Supplied data START

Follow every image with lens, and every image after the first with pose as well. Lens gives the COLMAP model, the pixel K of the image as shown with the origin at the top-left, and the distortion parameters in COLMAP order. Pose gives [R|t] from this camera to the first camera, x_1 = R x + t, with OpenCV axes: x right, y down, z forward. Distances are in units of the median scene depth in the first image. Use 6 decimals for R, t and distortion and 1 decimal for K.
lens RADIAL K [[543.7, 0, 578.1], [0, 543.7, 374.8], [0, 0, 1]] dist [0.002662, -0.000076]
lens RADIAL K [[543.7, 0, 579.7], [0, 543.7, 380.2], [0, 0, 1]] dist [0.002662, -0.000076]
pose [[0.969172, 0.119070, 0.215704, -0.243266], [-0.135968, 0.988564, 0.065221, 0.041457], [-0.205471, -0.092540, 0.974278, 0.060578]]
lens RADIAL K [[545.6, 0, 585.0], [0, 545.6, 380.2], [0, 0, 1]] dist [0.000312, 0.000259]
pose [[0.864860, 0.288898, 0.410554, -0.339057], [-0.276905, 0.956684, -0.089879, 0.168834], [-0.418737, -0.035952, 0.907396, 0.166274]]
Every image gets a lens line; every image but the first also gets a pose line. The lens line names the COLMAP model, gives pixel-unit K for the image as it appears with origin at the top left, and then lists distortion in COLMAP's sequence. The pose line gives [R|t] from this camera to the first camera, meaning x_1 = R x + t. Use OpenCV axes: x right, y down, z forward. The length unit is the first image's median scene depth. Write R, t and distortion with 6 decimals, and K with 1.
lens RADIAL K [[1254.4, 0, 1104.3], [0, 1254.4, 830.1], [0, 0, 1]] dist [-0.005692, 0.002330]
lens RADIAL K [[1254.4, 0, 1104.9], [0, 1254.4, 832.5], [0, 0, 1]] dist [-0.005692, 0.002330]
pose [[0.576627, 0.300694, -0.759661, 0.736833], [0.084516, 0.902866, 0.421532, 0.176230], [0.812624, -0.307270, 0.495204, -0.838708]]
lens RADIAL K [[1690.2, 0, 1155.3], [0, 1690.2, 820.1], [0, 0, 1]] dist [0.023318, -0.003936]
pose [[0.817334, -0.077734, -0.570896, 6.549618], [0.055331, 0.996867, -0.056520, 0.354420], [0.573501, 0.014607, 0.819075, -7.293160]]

Supplied data END

Each entry shown above is to be duplicated exactly.

Follow every image with lens, and every image after the first with pose as well. Lens gives the COLMAP model, the pixel K of the image as shown with the origin at the top-left, and the distortion parameters in COLMAP order. Pose gives [R|t] from this camera to the first camera, x_1 = R x + t, with OpenCV axes: x right, y down, z forward. Distances are in units of the median scene depth in the first image. Use 6 decimals for R, t and distortion and 1 decimal for K.
lens RADIAL K [[543.7, 0, 578.1], [0, 543.7, 374.8], [0, 0, 1]] dist [0.002662, -0.000076]
lens RADIAL K [[543.7, 0, 579.7], [0, 543.7, 380.2], [0, 0, 1]] dist [0.002662, -0.000076]
pose [[0.969172, 0.119070, 0.215704, -0.243266], [-0.135968, 0.988564, 0.065221, 0.041457], [-0.205471, -0.092540, 0.974278, 0.060578]]
lens RADIAL K [[545.6, 0, 585.0], [0, 545.6, 380.2], [0, 0, 1]] dist [0.000312, 0.000259]
pose [[0.864860, 0.288898, 0.410554, -0.339057], [-0.276905, 0.956684, -0.089879, 0.168834], [-0.418737, -0.035952, 0.907396, 0.166274]]
Every image gets a lens line; every image but the first also gets a pose line. The lens line names the COLMAP model, gives pixel-unit K for the image as it appears with origin at the top left, and then lists distortion in COLMAP's sequence. The pose line gives [R|t] from this camera to the first camera, meaning x_1 = R x + t. Use OpenCV axes: x right, y down, z forward. The length unit is the first image's median scene depth. Write R, t and distortion with 6 decimals, and K with 1.
lens RADIAL K [[1254.4, 0, 1104.3], [0, 1254.4, 830.1], [0, 0, 1]] dist [-0.005692, 0.002330]
lens RADIAL K [[1254.4, 0, 1104.9], [0, 1254.4, 832.5], [0, 0, 1]] dist [-0.005692, 0.002330]
pose [[0.576627, 0.300694, -0.759661, 0.736833], [0.084516, 0.902866, 0.421532, 0.176230], [0.812624, -0.307270, 0.495204, -0.838708]]
lens RADIAL K [[1690.2, 0, 1155.3], [0, 1690.2, 820.1], [0, 0, 1]] dist [0.023318, -0.003936]
pose [[0.817334, -0.077734, -0.570896, 6.549618], [0.055331, 0.996867, -0.056520, 0.354420], [0.573501, 0.014607, 0.819075, -7.293160]]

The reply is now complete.